Fri, Oct 30, 2009 - Page 3 News List

US ground beef still banned: premier

BEEFING UP THEIR ARGUMENT: The premier said the government would use a number of administrative measures to make sure that sensitive beef products stay out of Taiwan

By Shih Hsiu-chuan and Jimmy Chuang  /  STAFF REPORTERS

Despite signing a protocol lifting the ban on US bone-in beef and beef products from cattle younger than 30 months, excluding cow tonsils and the distal ileum of the small intestine, Premier Wu Den-yih (吳敦義) said yesterday that the government would not lift the ban on ground beef and beef offal from the US.

“There will be no ground [US] beef and [US] beef offal on the market ... According to my understanding, no one will apply to import [the products], and the Department of Health [DOH] will reject their requests on the basis of related rules and regulations,” Wu told reporters at the Executive Yuan, without elaborating.

In an attempt to ease public concern over the safety of US beef, Wu responded positively to the request made by some local governments, lawmakers and consumer groups to exclude ground beef and internal organs from imports by imposing administrative measures.

“It’s neither a problem of risk assessment, nor food safety. The problem now is that people doubt about the products. The government has to face [their doubts] squarely,” Wu said.

Under DOH administrative measures, importers will be required to join an association through which they can apply to import ground meat and internal organs, Executive Yuan Spokesman Su Jun-pin (蘇俊賓) said.

The government said previously that it would also ban the import of brains, spinal cords, eyes and skulls from cattle less than 30 months of age in the supplementary clause under the protocol between Taiwan and the US.

However, the government did not make the supplementary clause public.

The protocol states that the four ­products, defined as non-specific risk materials or without food-safety hazards, can be imported. It says that as long as importers do not place orders and these items are detected during the import inspection process, the DOH may return the box or boxes.

The American Institute in Taiwan (AIT) declined to respond directly to Wu’s statement, except to say that the details of the deal were contained in the protocol signed by the Taipei Economic and Cultural Representative Office (TECRO) and AIT.

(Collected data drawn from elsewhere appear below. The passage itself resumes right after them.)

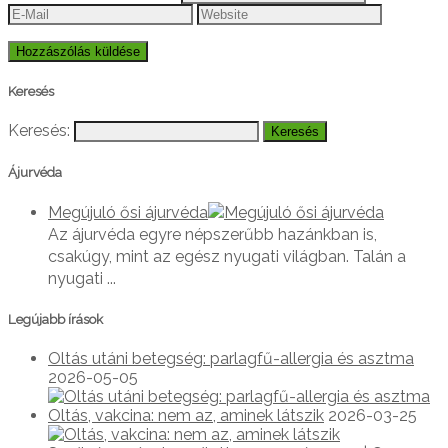
Keresés
Keresés:
Ájurvéda
Megújuló ősi ájurvéda
Az ájurvéda egyre népszerűbb hazánkban is,
csakúgy, mint az egész nyugati világban. Talán a
nyugati ...
Legújabb írások
Oltás utáni betegség: parlagfű-allergia és asztma
2026-05-05
Oltás, vakcina: nem az, aminek látszik
2026-03-25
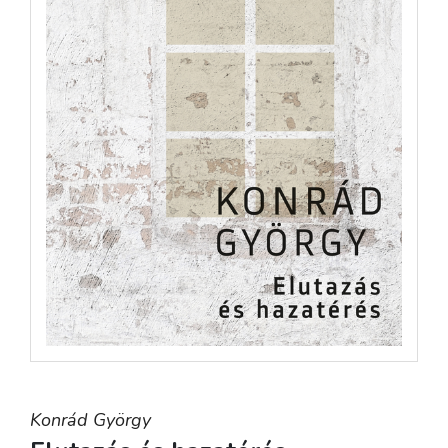
Konrád György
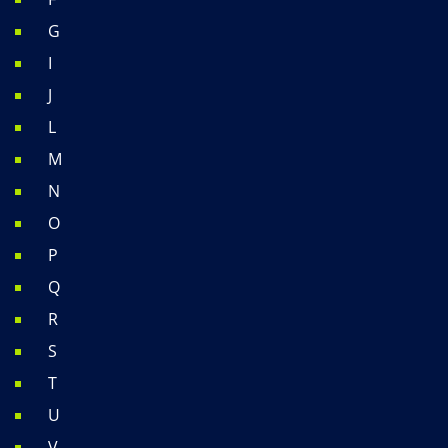
G
I
J
L
M
N
O
P
Q
R
S
T
U
V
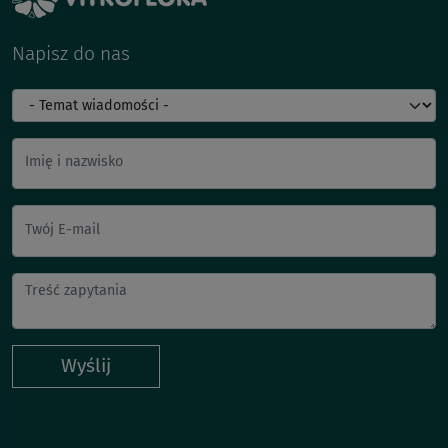
Napisz do nas
Imię i nazwisko
Twój E-mail
Wyślij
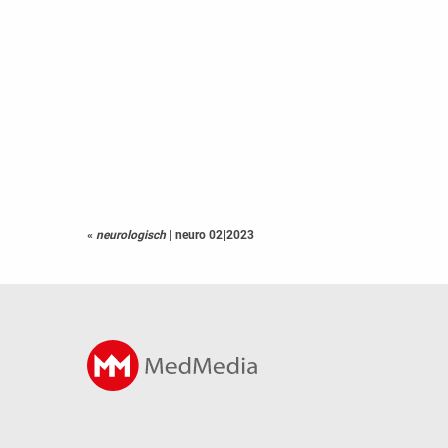
«
neurologisch
|
neuro 02|2023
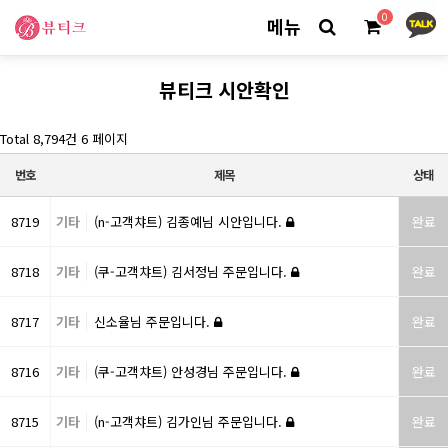
0
메뉴
뷰티크 시안확인
Total 8,794건
6 페이지
번호
제목
상태
8719
기타
(n-고객챠트) 김종예님 시안입니다.
완료
8718
기타
(쿠-고객챠트) 김서정님 주문입니다.
완료
8717
기타
신소율님 주문입니다.
완료
8716
기타
(쿠-고객챠트) 안성경님 주문입니다.
완료
8715
기타
(n-고객챠트) 김가인님 주문입니다.
완료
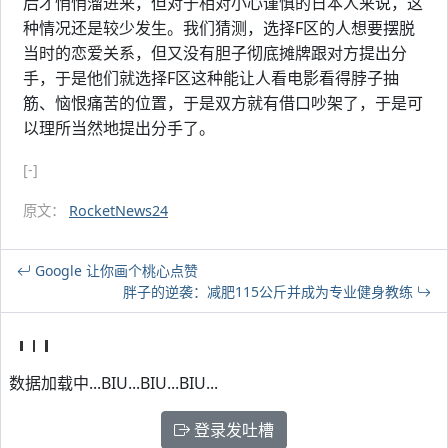
后才悄悄溜进来，但对于相对小心谨慎的日本人来说，这
种情况还是较少发生。我们猜测，选择F区的人想要摆脱
当时的恋爱关系，但又没有胆子彻底摊牌跟对方提出分
手，于是他们就选择F区这种能让人看电影看得脖子抽
筋、恼恨痛苦的位置，于是双方就有借口吵架了，于是可
以理所当然地提出分手了。
[-]
原文：
RocketNews24
Google 让你画个桃心点赞
胖子的逆袭：减肥115公斤并成为专业健身教练
数据加载中...BIU...BIU...BIU...
登录发吐槽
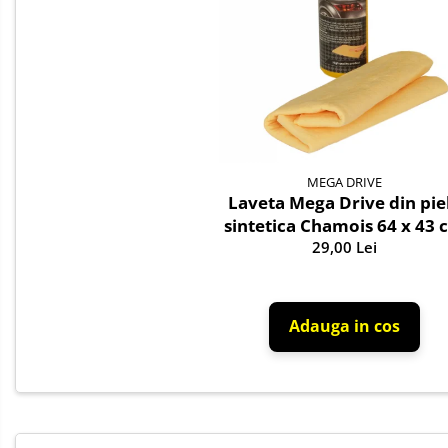
Siguranta Rutiera
Solutii Chimice
Stergatoare Auto
Becuri Auto
Halogen
LED
MEGA DRIVE
LED Omologat RAR
Laveta Mega Drive din pie
Xenon
sintetica Chamois 64 x 43 
29,00 Lei
Auxiliare Halogen
Auxiliare LED
Adaptoare LED
Adauga in cos
Accesorii electronice auto
Camere Auto DVR
Senzori de Parcare
Testere si diagnoza auto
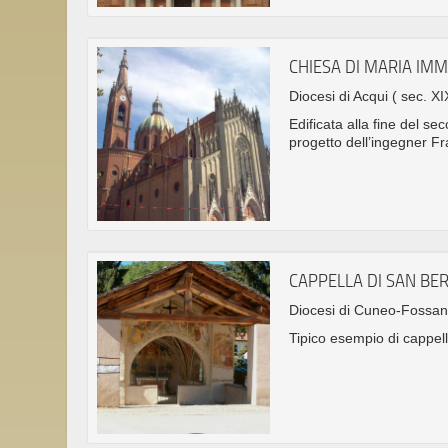
CHIESA DI MARIA IM
Diocesi di Acqui
( sec. XI
Edificata alla fine del se
progetto dell’ingegner F
CAPPELLA DI SAN B
Diocesi di Cuneo-Fossa
Tipico esempio di cappell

AIT press officer Christopher Kavanagh reiterated Washington’s stance that US beef has been deemed by international standards created by the World Organization for Animal Health (OIE) to be safe for human consumption and that the public should look at the science-based evidence.

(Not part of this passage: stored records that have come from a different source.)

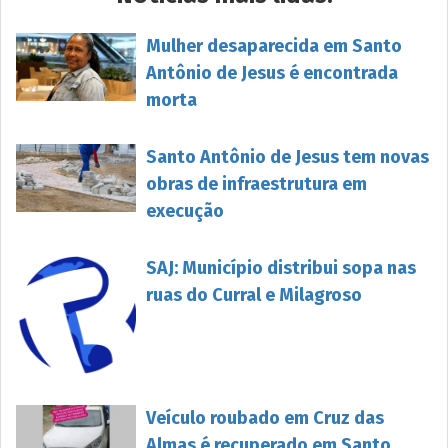
Mulher desaparecida em Santo
Antônio de Jesus é encontrada
morta
Santo Antônio de Jesus tem novas
obras de infraestrutura em
execução
SAJ: Município distribui sopa nas
ruas do Curral e Milagroso
Veículo roubado em Cruz das
Almas é recuperado em Santo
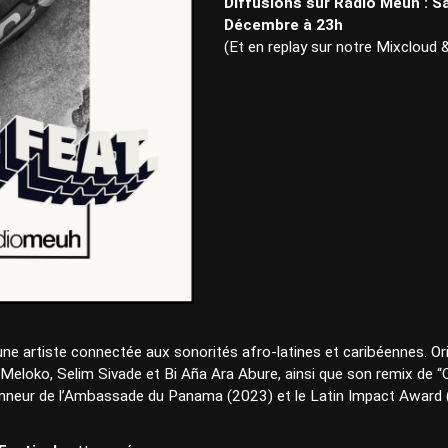
Diffusions sur Radio Meuh : 
Décembre à 23h
(Et en replay sur notre Mixcloud
ne artiste connectée aux sonorités afro-latines et caribéennes. Ori
loko, Selim Sivade et Bi Aña Ara Abure, ainsi que son remix de “
eur de l’Ambassade du Panama (2023) et le Latin Impact Award (202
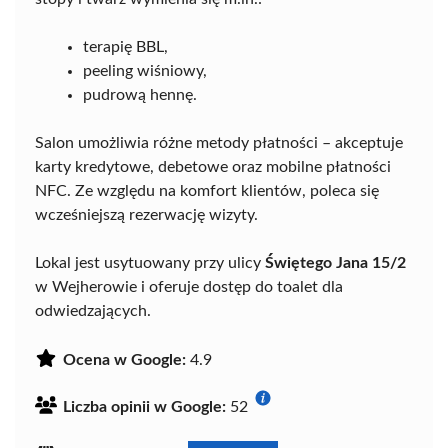
terapię BBL,
peeling wiśniowy,
pudrową hennę.
Salon umożliwia różne metody płatności – akceptuje
karty kredytowe, debetowe oraz mobilne płatności
NFC. Ze względu na komfort klientów, poleca się
wcześniejszą rezerwację wizyty.
Lokal jest usytuowany przy ulicy
Świętego Jana 15/2
w Wejherowie i oferuje dostęp do toalet dla
odwiedzających.
Ocena w Google:
4.9
Liczba opinii w Google:
52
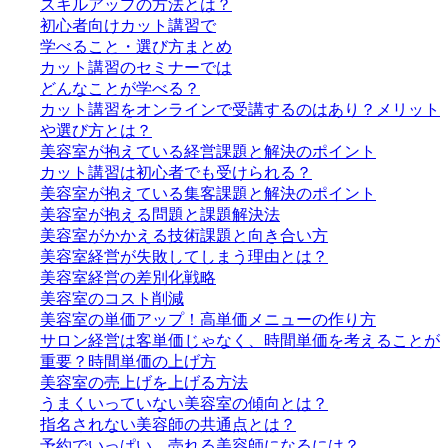
スキルアップの方法とは？
初心者向けカット講習で
学べること・選び方まとめ
カット講習のセミナーでは
どんなことが学べる？
カット講習をオンラインで受講するのはあり？メリット
や選び方とは？
美容室が抱えている経営課題と解決のポイント
カット講習は初心者でも受けられる？
美容室が抱えている集客課題と解決のポイント
美容室が抱える問題と課題解決法
美容室がかかえる技術課題と向き合い方
美容室経営が失敗してしまう理由とは？
美容室経営の差別化戦略
美容室のコスト削減
美容室の単価アップ！高単価メニューの作り方
サロン経営は客単価じゃなく、時間単価を考えることが
重要？時間単価の上げ方
美容室の売上げを上げる方法
うまくいっていない美容室の傾向とは？
指名されない美容師の共通点とは？
予約でいっぱい。売れる美容師になるには？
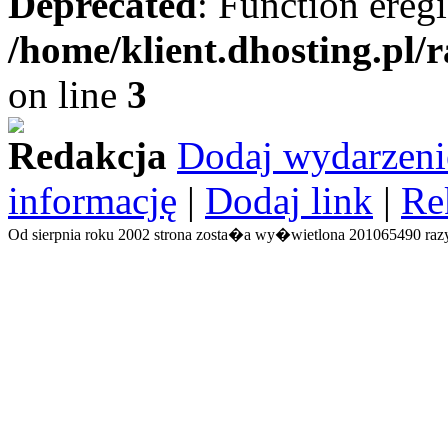
Deprecated
: Function eregi
/home/klient.dhosting.pl/
on line
3
Redakcja
Dodaj wydarzeni
informację
|
Dodaj link
|
Re
Od sierpnia roku 2002 strona zosta�a wy�wietlona 201065490 razy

At the legislature yesterday, Chinese Nationalist Party (KMT) ­Legislator Yang Li-huan (楊麗環) asked Department of Health Minister Yaung Chih-liang (楊志良) what the government would do if a case of variant Creutzfeldt-Jakob disease (vCJD), the human form of bovine spongiform encephalopathy (BSE), or mad cow disease, was discovered in Taiwan because of US beef consumption.

Yang appeared to be unaware of the implications of the scenario she described given the disease’s incubation period.

Yaung said the ban would be immediately resumed if vCJD were discovered in Taiwan.

“We can do so immediately by following our own food regulations and laws,” Yaung said.

Yaung, however, urged the public not to panic about US beef because the policy to allow imports was made after careful consideration.

“The potential danger from eating US beef is almost zero,” he said.

KMT Legislator Sun Ta-chien (孫大千) was not happy with that.

“When you say it is ‘almost safe,’ you mean there is still a risk,” Sun said.